On the way back from Uyuni, I stayed in Oruro for a couple of nights with an aunt of Tonio’s and much more extended family. One day the aunt asked if I liked beer. “He loves it”, Tonio replied on my behalf. As luck would have it, one of Tonio’s uncles loved beer too. He was brought in to discuss the matter with me. He asked if I might like to drink some beer right then; I said I certainly would. We went out and bought a crate of it, returned to the house and proceeded to discuss our hobby in the same way one might discuss stamp-collecting or paragliding if you were fond of those things and you happened across a fellow enthusiast. Lots of people here drink but the majority – uncle Hugo being an exception – don’t really get drinking.

[1] You could argue that the tans specialise more in the politeness and we specialise more in the friendliness

[2] As Cool Vinny’s friend and former co-worker Lubos once said: “In Czech Republic, I am normal guy. In Ireland, I am stand-up comedian”.

[3] Although all the networks support GPRS and in some places EDGE, it doesn’t work very well due to relying on free timeslots on the cell, of which there usually aren’t many during the daytime. Here they build massive towers (however do they get the planning permission?) covering wider areas. It is also expensive, 4Bs per MB. They have also taken a few creative design decisions with regard to international access codes (nobody told them what the “+” symbol is for so every network chose their own, making all the numbers I’ve stored in my phone useless), SMS interchange (I could send messages to Crystalfox but nobody else in Ireland I’ve tried, including people on the same network as him, and now I can no longer send messages to him either),outbound roaming agreements (none) and codes for accessing services such as voicemail (999, in my case). A lot of this applies to most of South America. For Comcel in Colombia, the international access code was 00444, making the code for Britain 0044444. Good to know there’s somewhere in the world I could potentially combine my loves of telecommunications and mind-altering drugs.

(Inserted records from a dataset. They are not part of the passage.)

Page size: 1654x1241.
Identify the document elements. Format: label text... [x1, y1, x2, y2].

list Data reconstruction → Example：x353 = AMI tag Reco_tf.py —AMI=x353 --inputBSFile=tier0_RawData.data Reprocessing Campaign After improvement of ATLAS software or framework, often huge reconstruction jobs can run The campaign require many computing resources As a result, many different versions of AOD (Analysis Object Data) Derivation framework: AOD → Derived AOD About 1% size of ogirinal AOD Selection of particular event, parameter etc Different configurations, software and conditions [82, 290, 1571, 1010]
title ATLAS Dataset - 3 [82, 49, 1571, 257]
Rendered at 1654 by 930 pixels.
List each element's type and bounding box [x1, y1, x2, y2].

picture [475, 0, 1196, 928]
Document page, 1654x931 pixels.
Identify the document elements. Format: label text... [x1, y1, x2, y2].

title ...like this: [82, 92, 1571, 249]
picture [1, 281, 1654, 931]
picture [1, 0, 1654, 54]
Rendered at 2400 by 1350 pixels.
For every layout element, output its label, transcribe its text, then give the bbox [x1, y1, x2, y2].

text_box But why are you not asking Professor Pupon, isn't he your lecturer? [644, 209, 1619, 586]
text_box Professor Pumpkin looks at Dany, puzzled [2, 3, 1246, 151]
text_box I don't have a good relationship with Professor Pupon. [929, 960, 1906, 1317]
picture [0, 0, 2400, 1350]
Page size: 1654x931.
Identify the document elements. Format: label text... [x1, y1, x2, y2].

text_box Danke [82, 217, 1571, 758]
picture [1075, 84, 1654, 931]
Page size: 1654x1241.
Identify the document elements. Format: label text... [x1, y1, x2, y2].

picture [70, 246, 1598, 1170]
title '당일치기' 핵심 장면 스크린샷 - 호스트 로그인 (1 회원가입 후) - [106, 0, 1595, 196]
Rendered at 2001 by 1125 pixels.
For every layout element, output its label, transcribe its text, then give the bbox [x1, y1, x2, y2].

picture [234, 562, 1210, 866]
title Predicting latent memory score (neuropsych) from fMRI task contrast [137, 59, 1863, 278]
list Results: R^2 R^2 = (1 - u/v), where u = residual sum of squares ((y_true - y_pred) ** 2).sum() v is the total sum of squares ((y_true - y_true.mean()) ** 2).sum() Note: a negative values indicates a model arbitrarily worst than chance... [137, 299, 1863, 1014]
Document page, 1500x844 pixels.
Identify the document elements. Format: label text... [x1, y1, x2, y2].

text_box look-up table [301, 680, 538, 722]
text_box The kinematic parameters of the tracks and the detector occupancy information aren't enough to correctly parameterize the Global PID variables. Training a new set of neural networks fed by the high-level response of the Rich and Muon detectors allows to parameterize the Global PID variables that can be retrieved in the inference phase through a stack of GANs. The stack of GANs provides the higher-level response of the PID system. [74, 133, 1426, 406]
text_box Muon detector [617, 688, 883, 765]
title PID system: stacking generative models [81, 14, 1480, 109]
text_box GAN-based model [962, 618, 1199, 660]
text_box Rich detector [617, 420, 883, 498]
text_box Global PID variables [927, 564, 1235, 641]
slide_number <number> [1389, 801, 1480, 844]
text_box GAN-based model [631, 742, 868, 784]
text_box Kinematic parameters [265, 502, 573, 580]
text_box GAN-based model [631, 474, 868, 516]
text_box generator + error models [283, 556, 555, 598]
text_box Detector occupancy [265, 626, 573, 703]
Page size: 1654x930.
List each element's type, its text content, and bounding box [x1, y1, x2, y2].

[4] I am referring to any variety of cheese other than the native Bolivian ones, of which there are several and which are more reasonably priced. Interestingly though, they all are round in shape, all white in colour, all soft to medium in texture and all (to my palate) laced with salt. If they were actually importing cheddar, edam, gouda etc. I could understand why they would be expensive but they’re not, they’re producing their own, not very good Bolivian slant on those varieties using Bolivian milk. So the Bolivian cheese is fine and I do buy it but if you want to make a cheese and pickle sandwich or have something to put on top of your shepherd’s pie, it won’t quite cut it. By the way my mother told me on the phone that they’re currently losing €2k a month, just in case any of you in Europe feel like upping your own cheese consumption a bit.

~ by esquilax on 10 October 2009.

3 Responses to “Eight things I don’t like about Bolivia”

  1. That last one is presumably the reason that every country in the world has at least one Irish pub. What we take for granted is considered something really good in most of the world.

    Of course, high prices and gay opening hours make Ireland less suited for pub craic than many of those countries.

    • Yeah, they have “French bakeries” in some places too. If you want to buy bread that doesn’t taste like shit, you go to the French bakery.

      Obviously they’re nothing like actual French bakeries, just like the average “Irish pub” is nothing like an Irish pub.

      Initial impressions suggest the Argentinians know a thing or two about how to build a proper city. I’ve only been here a couple of days and I’m already starting to see why they feel a bit superior to the rest of South America. Why, I actually flushed some toilet paper down a toilet today.

  2. Your a stupid ignorant man to question that a tiny little undeveloped, uncultured town like Cochabamba could provide for greater entertainment then cities in the great Colombia.